V = VL_HOMKERMAP(X, N) computes a 2*N+1 dimensional approximated kernel map for the Chi2 kernel. X is an array of data points. Each point is expanded into a vector of dimension 2*N+1 and saved to the output V. The expanded feature vectors are stacked along the first dimension, so that the output array V has the same dimensions of the input array X except for the first one, which is 2*N+1 times larger.

The function accepts the following options:

Kernel KCHI2

One of KCHI2 (Chi2 kernel), KINTERS (intersection kernel), KJS (Jensen-Shannon kernel). The 'Kernel' option name can be omitted, i.e.
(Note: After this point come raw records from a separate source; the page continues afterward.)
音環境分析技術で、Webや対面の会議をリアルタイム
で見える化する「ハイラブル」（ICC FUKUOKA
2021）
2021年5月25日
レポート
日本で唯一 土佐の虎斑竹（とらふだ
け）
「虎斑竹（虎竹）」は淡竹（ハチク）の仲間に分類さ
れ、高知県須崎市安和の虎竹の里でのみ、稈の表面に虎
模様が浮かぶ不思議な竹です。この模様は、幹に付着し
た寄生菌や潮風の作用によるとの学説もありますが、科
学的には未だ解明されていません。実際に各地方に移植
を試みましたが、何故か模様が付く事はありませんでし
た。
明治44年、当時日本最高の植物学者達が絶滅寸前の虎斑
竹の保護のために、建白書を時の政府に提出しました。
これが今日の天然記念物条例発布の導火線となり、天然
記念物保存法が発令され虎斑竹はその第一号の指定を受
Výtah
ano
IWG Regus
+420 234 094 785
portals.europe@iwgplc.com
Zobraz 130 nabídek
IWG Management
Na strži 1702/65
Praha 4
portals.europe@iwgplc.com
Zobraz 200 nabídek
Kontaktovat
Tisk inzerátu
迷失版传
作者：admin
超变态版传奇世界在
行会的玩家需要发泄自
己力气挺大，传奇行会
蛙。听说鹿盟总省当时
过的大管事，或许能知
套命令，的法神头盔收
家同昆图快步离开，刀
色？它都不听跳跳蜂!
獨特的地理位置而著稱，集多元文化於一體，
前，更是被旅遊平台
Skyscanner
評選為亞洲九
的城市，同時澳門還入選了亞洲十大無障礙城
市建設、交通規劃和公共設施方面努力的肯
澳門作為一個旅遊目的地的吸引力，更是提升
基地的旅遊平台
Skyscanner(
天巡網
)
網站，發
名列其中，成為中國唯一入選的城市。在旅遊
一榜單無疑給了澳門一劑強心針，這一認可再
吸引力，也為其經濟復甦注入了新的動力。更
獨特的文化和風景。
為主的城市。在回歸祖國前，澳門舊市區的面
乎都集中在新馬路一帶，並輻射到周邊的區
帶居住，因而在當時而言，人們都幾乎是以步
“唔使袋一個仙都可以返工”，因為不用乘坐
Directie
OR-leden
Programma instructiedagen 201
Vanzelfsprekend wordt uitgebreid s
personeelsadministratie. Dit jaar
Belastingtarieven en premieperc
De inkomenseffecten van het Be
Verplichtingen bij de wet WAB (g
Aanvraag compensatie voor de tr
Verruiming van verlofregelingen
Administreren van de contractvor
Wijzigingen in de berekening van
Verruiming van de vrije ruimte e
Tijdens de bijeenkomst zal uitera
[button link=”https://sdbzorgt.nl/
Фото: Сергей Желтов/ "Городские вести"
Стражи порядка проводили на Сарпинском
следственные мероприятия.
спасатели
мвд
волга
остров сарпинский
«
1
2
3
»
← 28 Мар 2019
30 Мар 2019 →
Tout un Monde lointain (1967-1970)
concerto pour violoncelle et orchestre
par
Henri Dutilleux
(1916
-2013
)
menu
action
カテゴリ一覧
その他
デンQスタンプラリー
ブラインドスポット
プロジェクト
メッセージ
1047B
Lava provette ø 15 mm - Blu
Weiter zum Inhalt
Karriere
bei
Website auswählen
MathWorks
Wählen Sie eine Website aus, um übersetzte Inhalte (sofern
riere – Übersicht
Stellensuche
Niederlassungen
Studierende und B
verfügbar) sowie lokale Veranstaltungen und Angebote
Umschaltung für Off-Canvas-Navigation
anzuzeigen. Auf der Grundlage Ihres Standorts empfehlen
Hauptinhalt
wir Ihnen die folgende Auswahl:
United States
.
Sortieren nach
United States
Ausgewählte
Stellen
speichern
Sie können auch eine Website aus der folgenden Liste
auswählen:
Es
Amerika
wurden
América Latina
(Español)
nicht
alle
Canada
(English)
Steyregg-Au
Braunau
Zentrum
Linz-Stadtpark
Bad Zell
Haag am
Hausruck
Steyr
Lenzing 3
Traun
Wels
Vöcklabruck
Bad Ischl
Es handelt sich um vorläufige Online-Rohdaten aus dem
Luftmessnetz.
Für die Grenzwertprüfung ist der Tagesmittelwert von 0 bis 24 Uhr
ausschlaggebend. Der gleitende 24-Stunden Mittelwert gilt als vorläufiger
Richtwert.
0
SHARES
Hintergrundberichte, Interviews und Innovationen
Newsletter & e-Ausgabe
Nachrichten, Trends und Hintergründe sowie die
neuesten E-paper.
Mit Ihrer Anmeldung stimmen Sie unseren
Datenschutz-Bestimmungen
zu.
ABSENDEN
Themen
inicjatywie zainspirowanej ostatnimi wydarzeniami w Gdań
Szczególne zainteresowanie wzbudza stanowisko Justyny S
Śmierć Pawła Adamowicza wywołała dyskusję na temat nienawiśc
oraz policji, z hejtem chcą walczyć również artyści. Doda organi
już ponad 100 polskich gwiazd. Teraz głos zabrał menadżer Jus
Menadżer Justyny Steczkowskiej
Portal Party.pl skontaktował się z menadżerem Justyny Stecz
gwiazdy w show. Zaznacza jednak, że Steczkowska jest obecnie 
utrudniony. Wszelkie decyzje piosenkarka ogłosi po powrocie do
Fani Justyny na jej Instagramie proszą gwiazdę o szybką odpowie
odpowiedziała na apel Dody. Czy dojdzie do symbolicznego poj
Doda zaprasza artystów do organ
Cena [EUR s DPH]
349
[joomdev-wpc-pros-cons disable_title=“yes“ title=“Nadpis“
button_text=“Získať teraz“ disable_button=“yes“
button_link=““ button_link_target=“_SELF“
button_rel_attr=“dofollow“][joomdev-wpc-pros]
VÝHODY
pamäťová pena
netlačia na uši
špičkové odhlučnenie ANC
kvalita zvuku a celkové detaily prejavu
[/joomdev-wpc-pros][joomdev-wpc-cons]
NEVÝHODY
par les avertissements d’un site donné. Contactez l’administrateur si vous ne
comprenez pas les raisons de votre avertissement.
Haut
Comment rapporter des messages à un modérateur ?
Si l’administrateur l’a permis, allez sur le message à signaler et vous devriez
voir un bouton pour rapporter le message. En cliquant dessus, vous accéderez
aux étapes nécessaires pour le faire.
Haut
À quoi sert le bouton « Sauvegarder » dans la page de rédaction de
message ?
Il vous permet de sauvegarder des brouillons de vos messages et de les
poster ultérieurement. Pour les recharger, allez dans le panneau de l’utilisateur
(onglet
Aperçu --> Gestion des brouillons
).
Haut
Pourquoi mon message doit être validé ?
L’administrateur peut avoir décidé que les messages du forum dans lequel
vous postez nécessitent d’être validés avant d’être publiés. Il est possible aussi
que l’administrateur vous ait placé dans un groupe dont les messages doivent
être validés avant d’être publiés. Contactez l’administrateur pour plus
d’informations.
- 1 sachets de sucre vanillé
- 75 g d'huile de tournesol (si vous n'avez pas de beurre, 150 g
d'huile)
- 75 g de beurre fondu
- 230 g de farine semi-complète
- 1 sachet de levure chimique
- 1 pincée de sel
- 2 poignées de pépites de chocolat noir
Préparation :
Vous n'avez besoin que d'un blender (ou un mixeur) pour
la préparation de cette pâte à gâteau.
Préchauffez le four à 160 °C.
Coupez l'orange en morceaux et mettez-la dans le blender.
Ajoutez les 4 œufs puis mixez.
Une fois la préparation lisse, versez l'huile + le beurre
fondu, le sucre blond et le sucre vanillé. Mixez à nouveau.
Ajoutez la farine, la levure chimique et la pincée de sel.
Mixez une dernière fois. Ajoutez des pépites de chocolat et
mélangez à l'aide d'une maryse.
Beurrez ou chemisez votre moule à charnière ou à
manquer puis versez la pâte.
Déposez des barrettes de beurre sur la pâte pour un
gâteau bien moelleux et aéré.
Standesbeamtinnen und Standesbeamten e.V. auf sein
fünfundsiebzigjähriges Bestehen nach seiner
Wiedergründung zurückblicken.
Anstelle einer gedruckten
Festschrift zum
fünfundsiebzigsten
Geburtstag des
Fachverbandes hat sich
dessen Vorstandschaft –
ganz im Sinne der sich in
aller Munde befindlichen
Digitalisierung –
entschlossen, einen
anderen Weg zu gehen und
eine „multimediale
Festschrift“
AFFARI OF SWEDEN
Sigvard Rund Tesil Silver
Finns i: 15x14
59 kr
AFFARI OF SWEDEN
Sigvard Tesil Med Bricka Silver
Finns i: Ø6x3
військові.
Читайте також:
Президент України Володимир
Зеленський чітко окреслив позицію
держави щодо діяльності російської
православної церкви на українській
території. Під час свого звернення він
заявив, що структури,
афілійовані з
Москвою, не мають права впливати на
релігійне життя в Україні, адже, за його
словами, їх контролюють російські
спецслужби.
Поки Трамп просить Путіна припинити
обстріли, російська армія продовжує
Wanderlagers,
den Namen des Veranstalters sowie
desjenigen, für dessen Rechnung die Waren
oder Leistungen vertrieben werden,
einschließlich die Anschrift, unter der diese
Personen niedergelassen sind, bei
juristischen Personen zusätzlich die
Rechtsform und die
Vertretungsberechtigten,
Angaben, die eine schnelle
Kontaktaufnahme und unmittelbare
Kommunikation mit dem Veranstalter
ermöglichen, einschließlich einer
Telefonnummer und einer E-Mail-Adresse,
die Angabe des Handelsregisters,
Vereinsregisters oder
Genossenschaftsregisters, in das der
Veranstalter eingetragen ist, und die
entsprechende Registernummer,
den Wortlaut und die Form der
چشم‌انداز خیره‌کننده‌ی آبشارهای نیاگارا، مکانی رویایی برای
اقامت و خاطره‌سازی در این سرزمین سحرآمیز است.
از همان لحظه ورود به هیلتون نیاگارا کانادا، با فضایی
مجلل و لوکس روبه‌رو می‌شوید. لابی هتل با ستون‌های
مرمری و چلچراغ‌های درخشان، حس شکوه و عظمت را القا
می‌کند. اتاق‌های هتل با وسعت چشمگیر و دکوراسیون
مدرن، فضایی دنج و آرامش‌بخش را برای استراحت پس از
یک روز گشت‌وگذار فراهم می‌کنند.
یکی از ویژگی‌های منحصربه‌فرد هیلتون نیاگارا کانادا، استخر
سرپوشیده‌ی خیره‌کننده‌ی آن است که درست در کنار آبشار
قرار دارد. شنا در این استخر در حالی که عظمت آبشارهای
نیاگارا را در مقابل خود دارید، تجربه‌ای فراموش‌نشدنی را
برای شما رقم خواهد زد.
VL_HOMKERMAP(..., 'kernel', 'kchi2') has the same effect of VL_HOMKERMAP(..., 'kchi2').

Period [automatically tuned]

Set the period of the kernel specturm. The approximation is based on periodicizing the kernel specturm. If not specified, the period is automatically set based on the heuristic described in [2].

Window [RECTANGULAR]

Set the window used to truncate the spectrum before The window can be either RECTANGULAR or UNIFORM window. See [2] and the API documentation for details.

Gamma [1]

Set the homogeneity degree of the kernel. The standard kernels are 1-homogeneous, but sometimes smaller values perform better in applications. See [2] for details.

Example

The following code results in approximatively the same similarities matrices between points X and Y:

  x = rand(10,1) ;
y = rand(10,100) ;
psix = vl_homkermap(x, 3) ;
psiy = vl_homkermap(y, 3) ;
figure(1) ; clf ;
ker = vl_alldist(x, y, 'kchi2') ;
ker_ = psix' * psiy ;
plot([ker ; ker_]') ;

Note

The homogeneous kernels K(X,Y) are normally defined for non-negative data only. VL_HOMKERMAP defines them for both positive and negative data by using the definition SIGN(X)SIGN(Y)K(ABS(X),ABS(Y)) -- note that other extensions are possible as well (see [2]).

REFERENCES

[1] A. Vedaldi and A. Zisserman Efficient Additive Kernels via Explicit Feature Maps', Proc. CVPR, 2010.

[2] A. Vedaldi and A. Zisserman Efficient Additive Kernels via Explicit Feature Maps', PAMI, 2011 (submitted).